Task description:
Extract each line below that contains the string "Example". Case counts.

Material provided:
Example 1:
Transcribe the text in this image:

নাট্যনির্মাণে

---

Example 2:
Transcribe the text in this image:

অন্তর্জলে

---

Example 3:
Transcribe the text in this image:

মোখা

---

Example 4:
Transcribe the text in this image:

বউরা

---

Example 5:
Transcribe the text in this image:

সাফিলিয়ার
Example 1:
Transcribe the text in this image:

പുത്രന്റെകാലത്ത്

Completed task:
Example 1:
Example 2:
Example 3:
Example 4:
Example 5:
Example 1:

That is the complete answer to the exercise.